Material provided section start

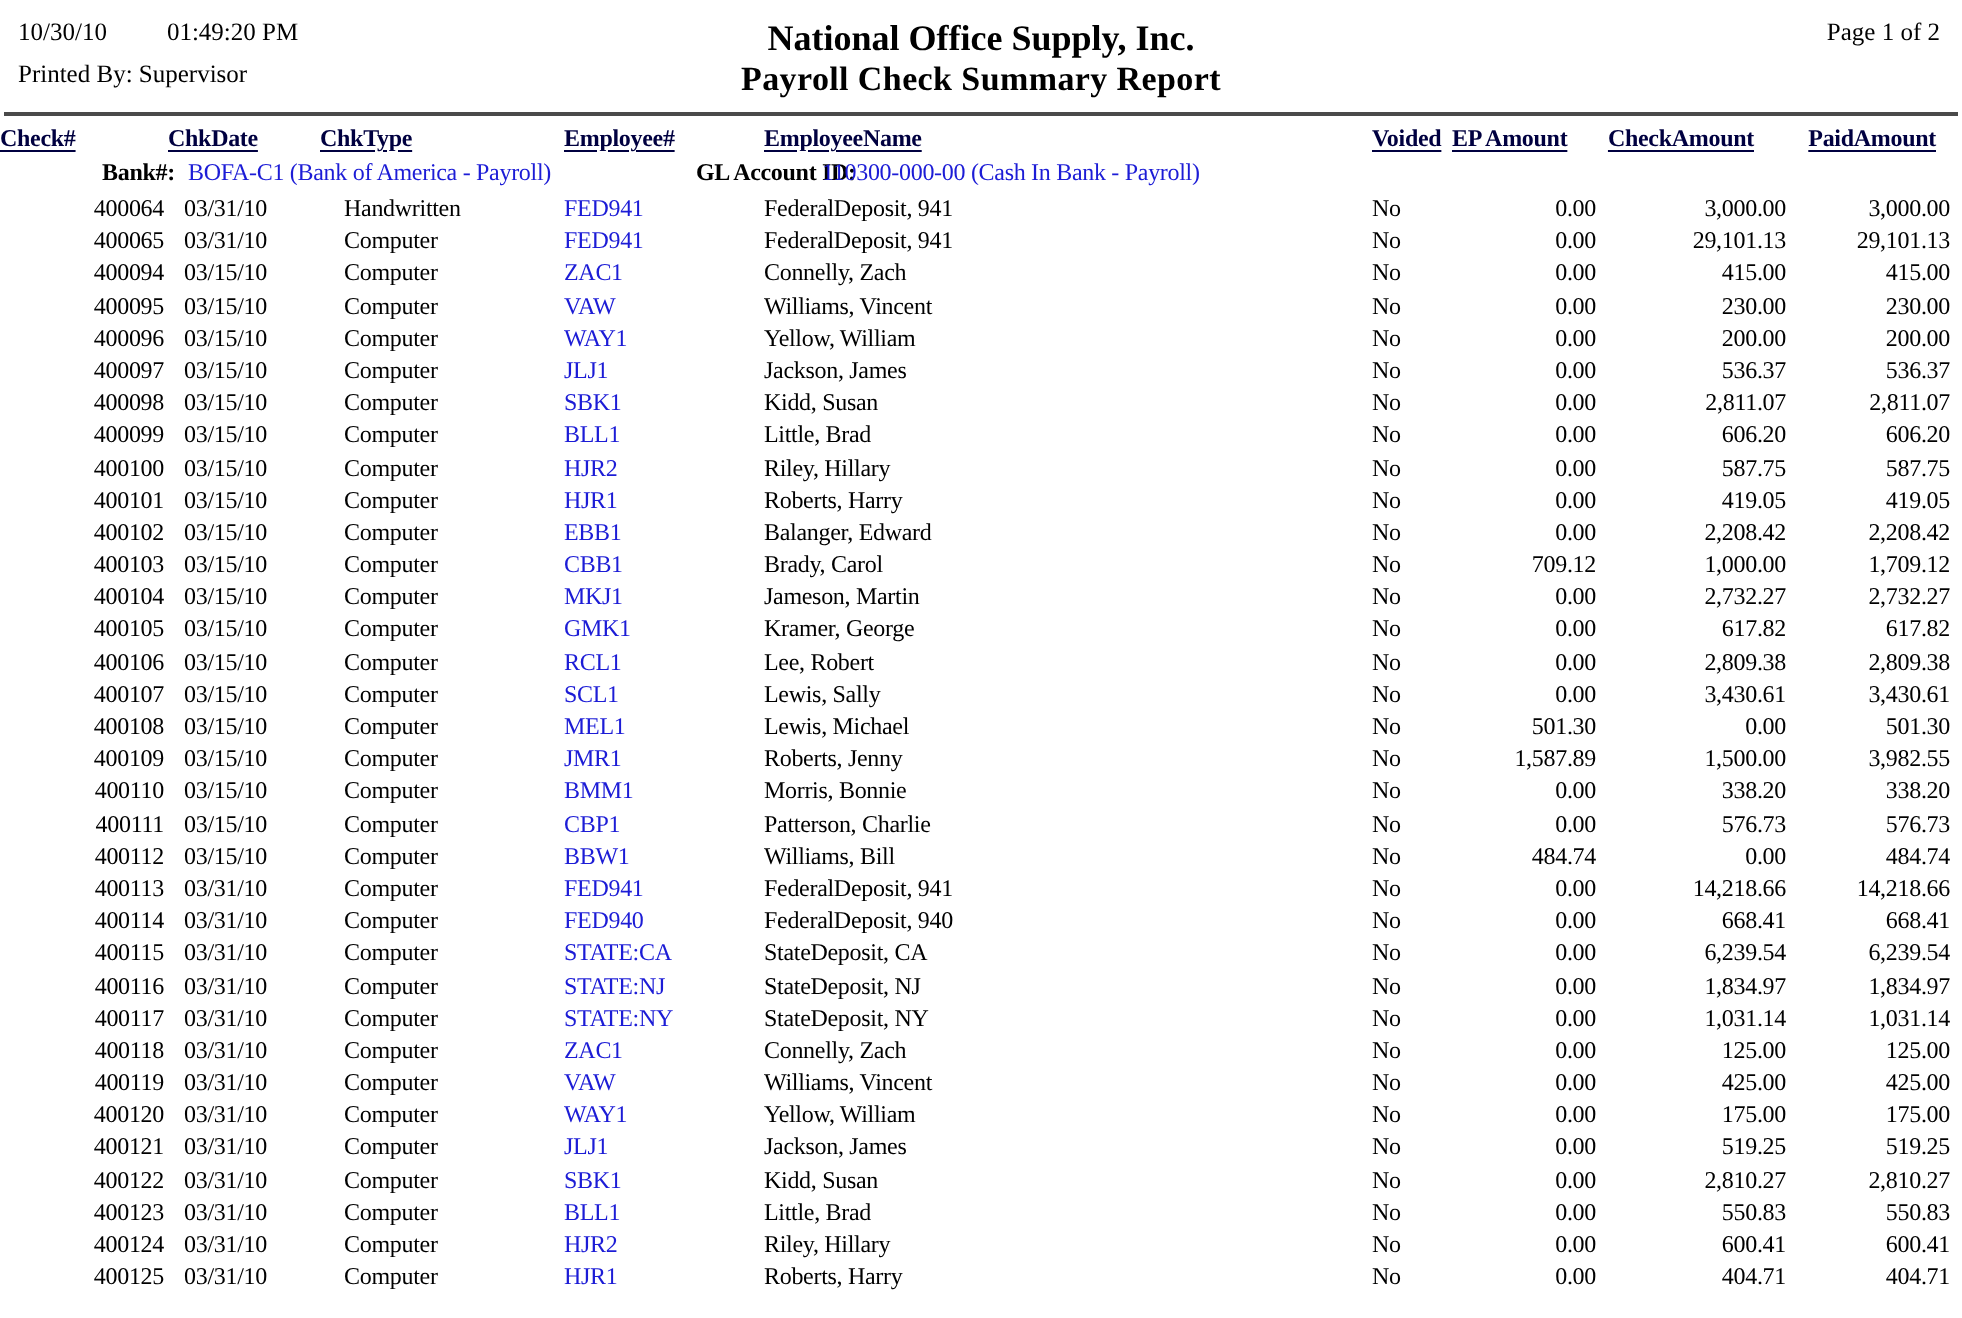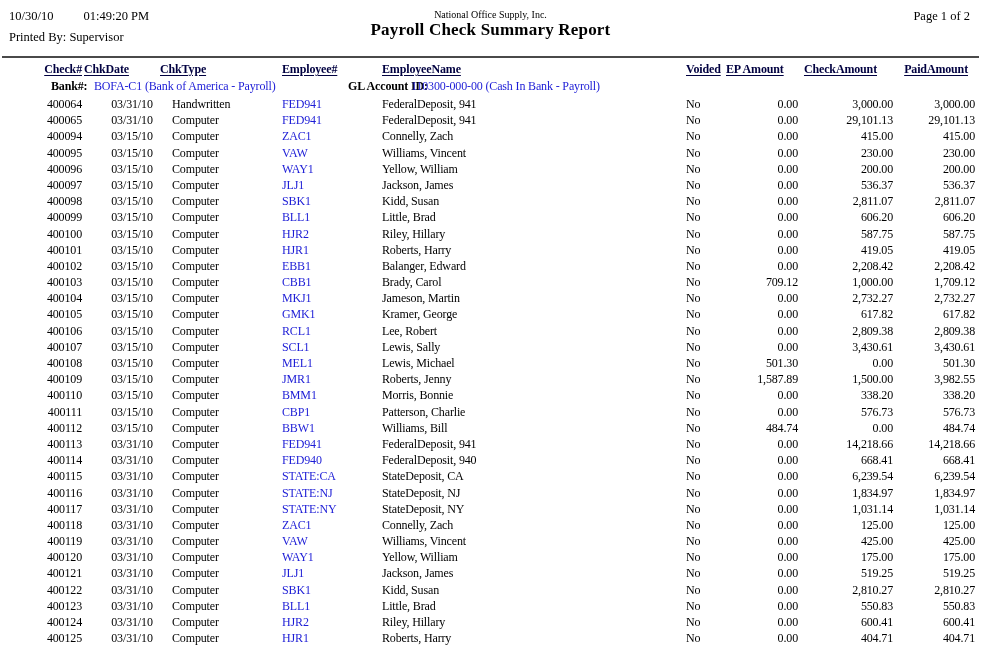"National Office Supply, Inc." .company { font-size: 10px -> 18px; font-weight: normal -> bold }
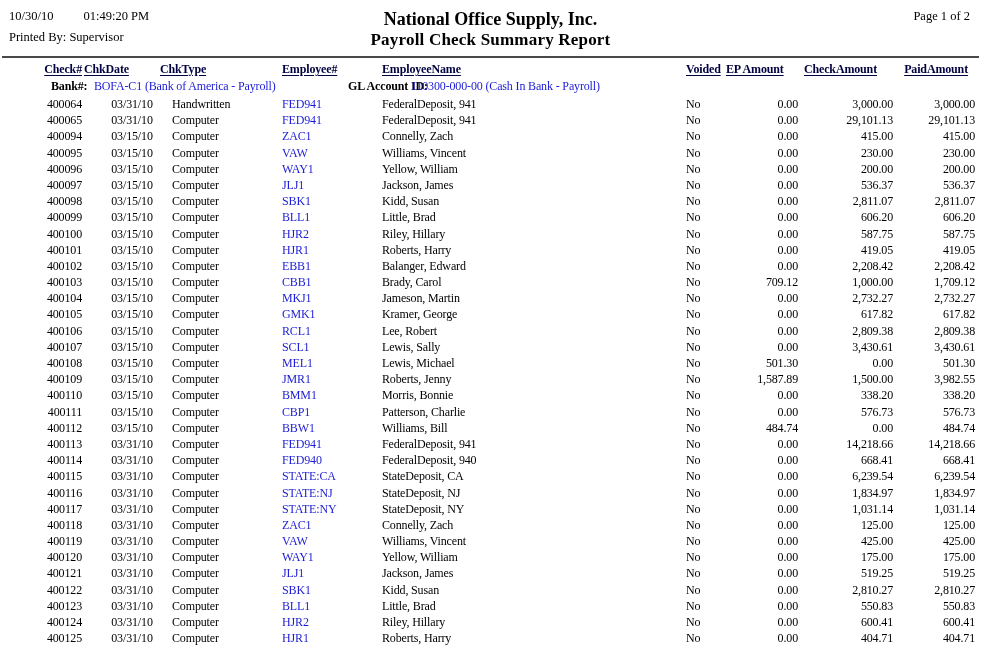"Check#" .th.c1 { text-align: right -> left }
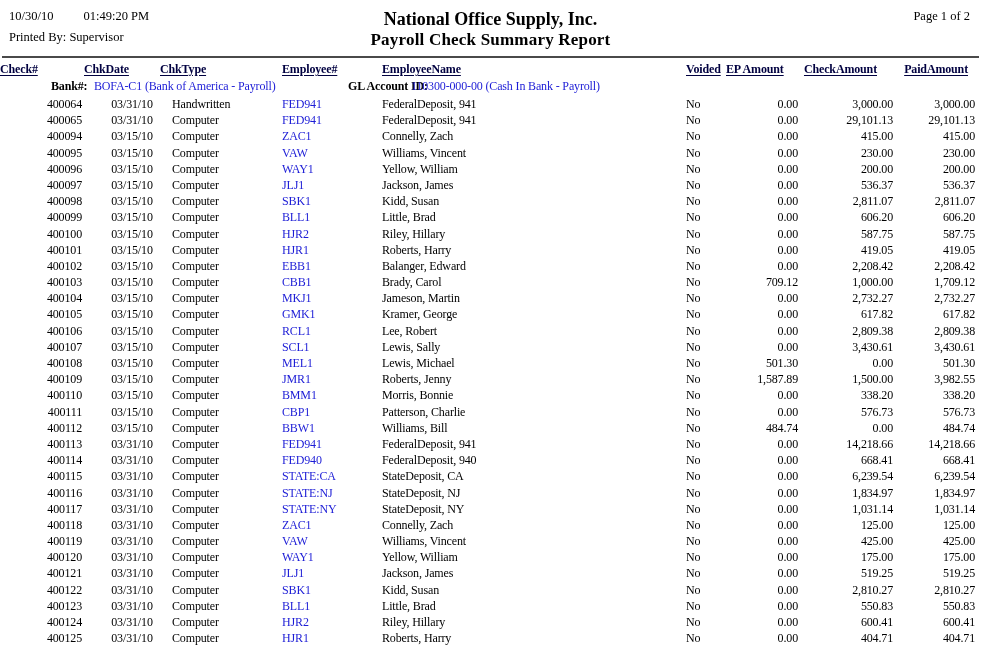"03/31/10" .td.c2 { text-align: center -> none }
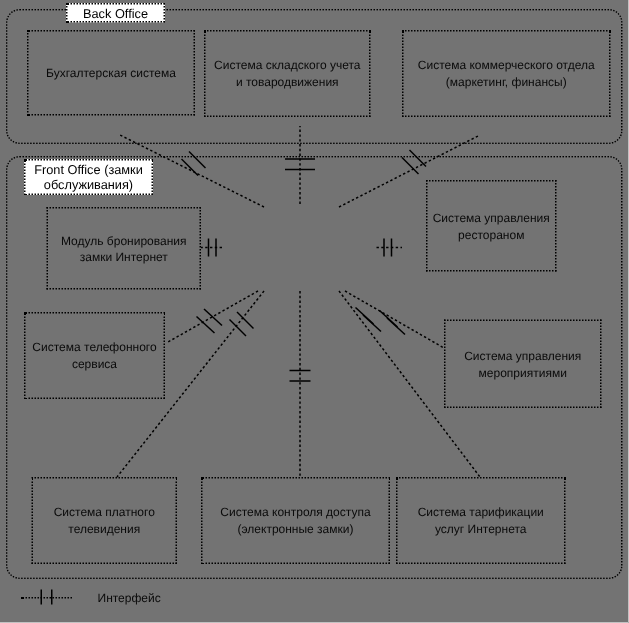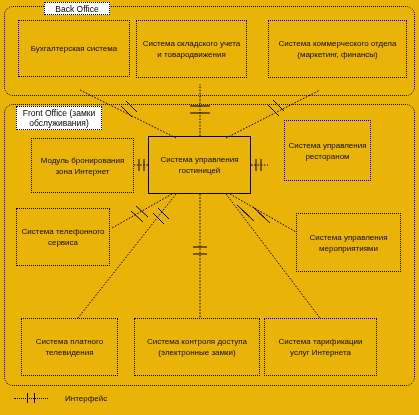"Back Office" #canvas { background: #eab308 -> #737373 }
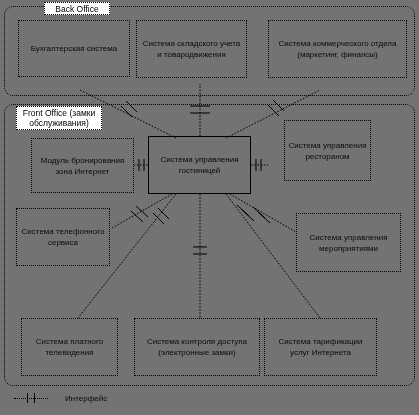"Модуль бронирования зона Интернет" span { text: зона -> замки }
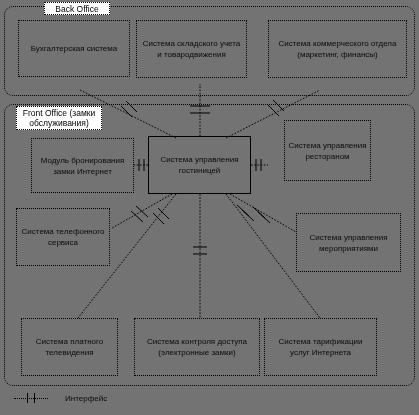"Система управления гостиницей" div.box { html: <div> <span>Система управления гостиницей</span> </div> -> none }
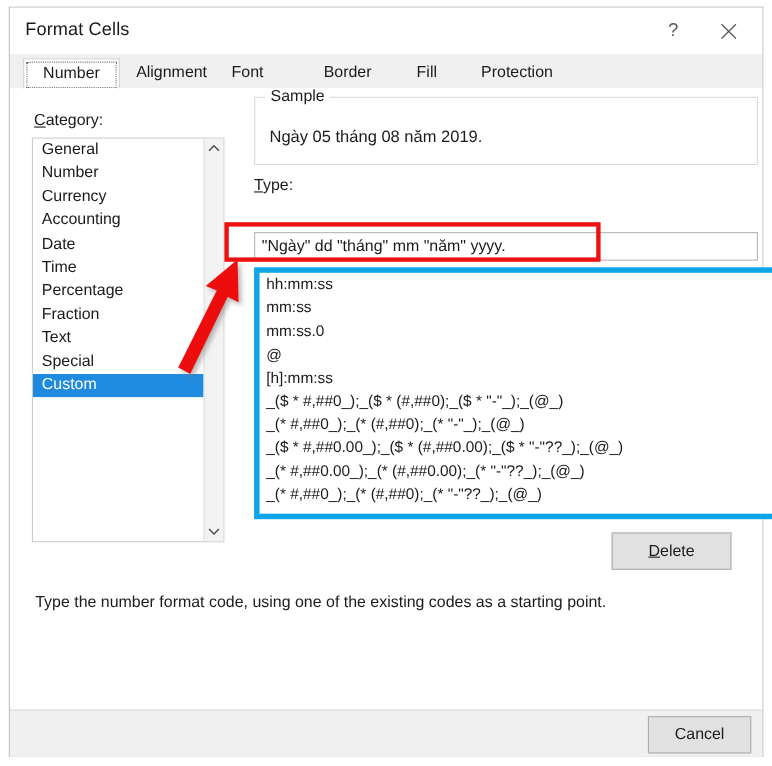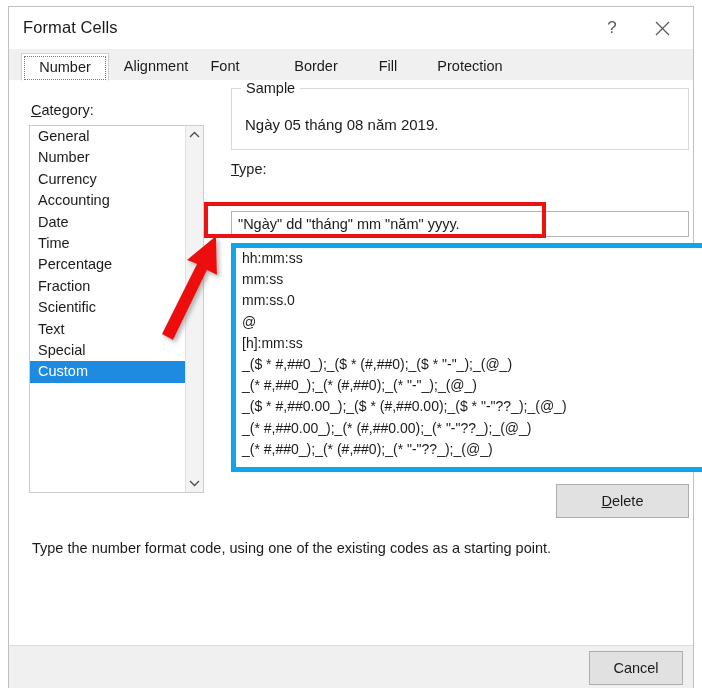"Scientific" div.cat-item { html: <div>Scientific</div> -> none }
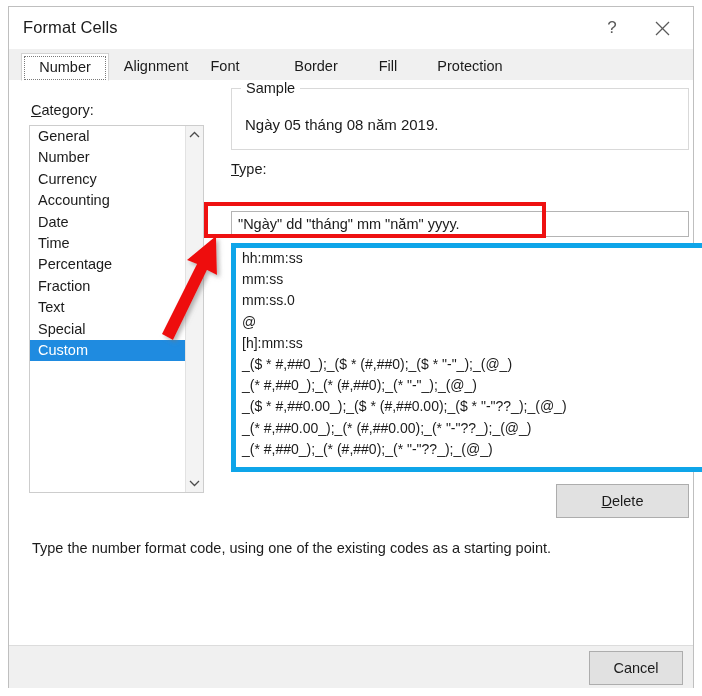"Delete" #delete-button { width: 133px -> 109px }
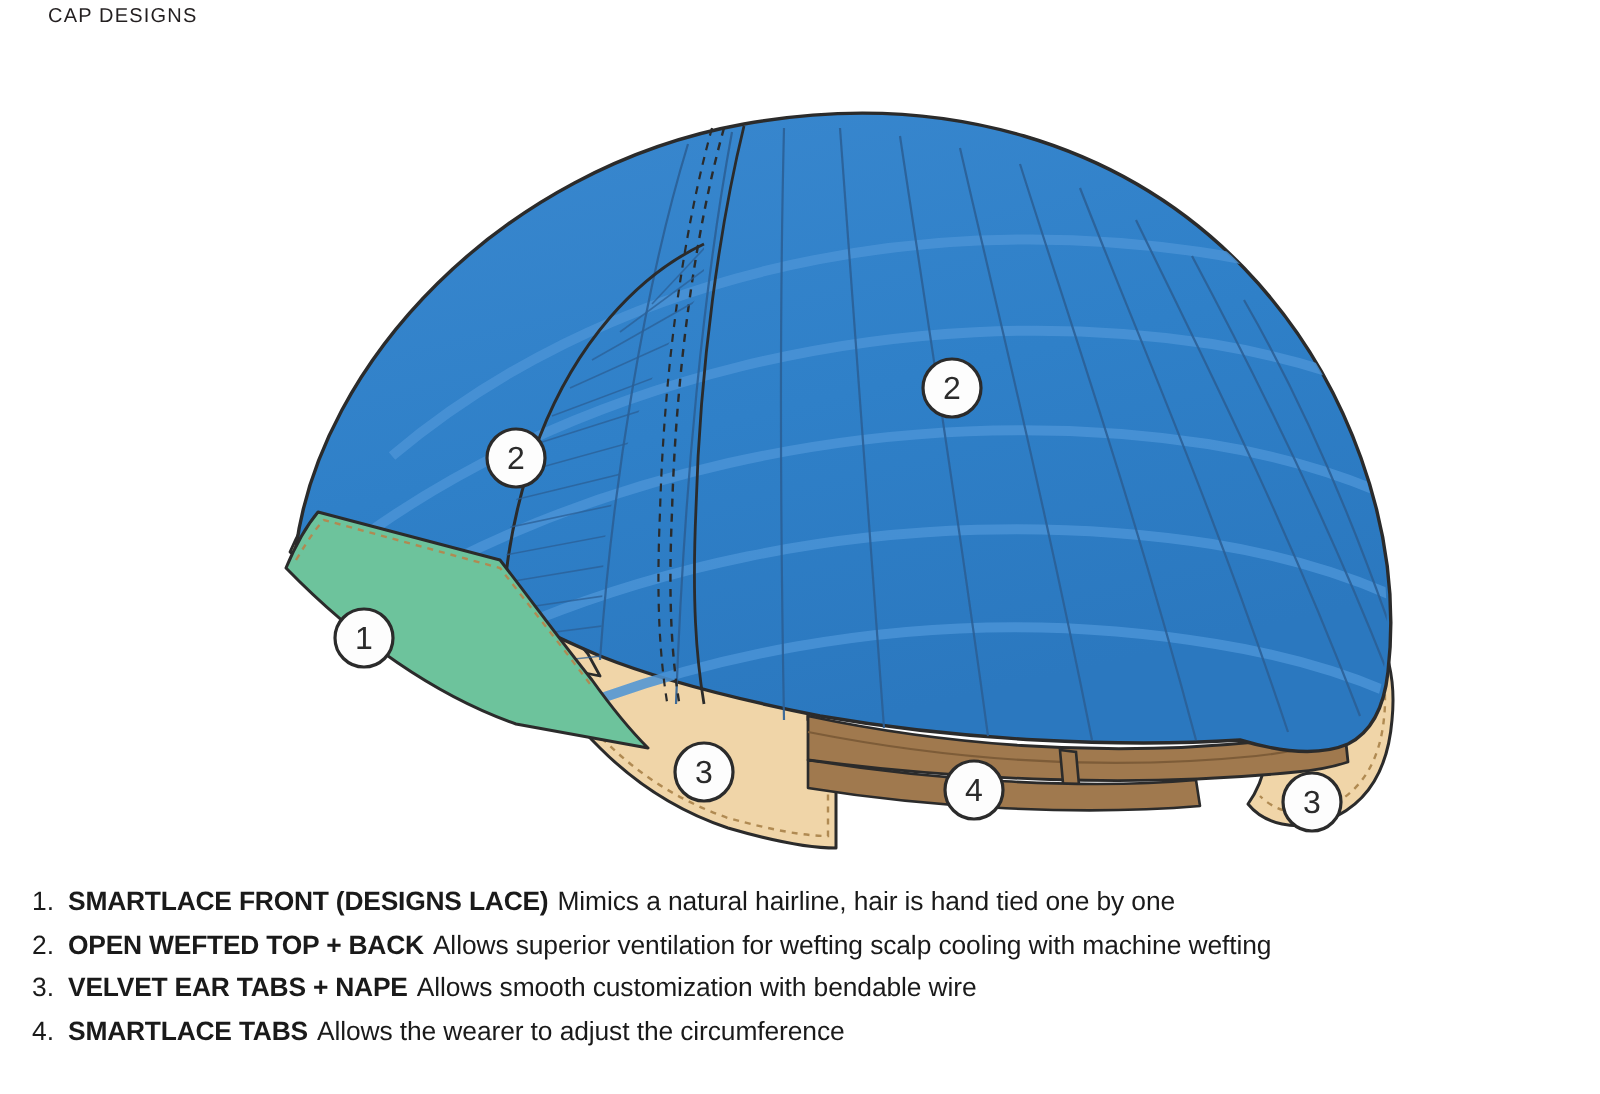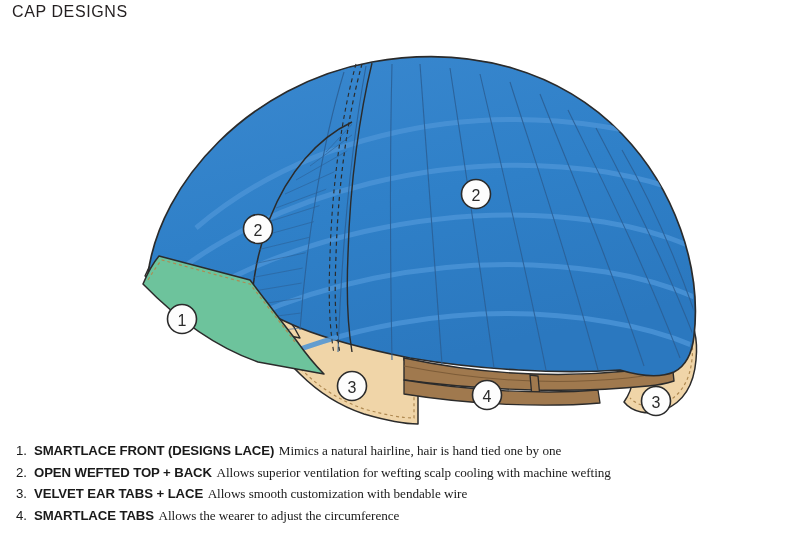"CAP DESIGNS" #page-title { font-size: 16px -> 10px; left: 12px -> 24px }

Material provided section end

# Directions:
With the pictures set aside, write out the whole listing exactly.

# Answer space:
"National Office Supply, Inc." .company { font-size: 10px -> 18px; font-weight: normal -> bold }
"Check#" .th.c1 { text-align: right -> left }
"03/31/10" .td.c2 { text-align: center -> none }
"Back Office" #canvas { background: #eab308 -> #737373 }
"Модуль бронирования зона Интернет" span { text: зона -> замки }
"Система управления гостиницей" div.box { html: <div> <span>Система управления гостиницей</span> </div> -> none }
"Scientific" div.cat-item { html: <div>Scientific</div> -> none }
"Delete" #delete-button { width: 133px -> 109px }
"CAP DESIGNS" #page-title { font-size: 16px -> 10px; left: 12px -> 24px }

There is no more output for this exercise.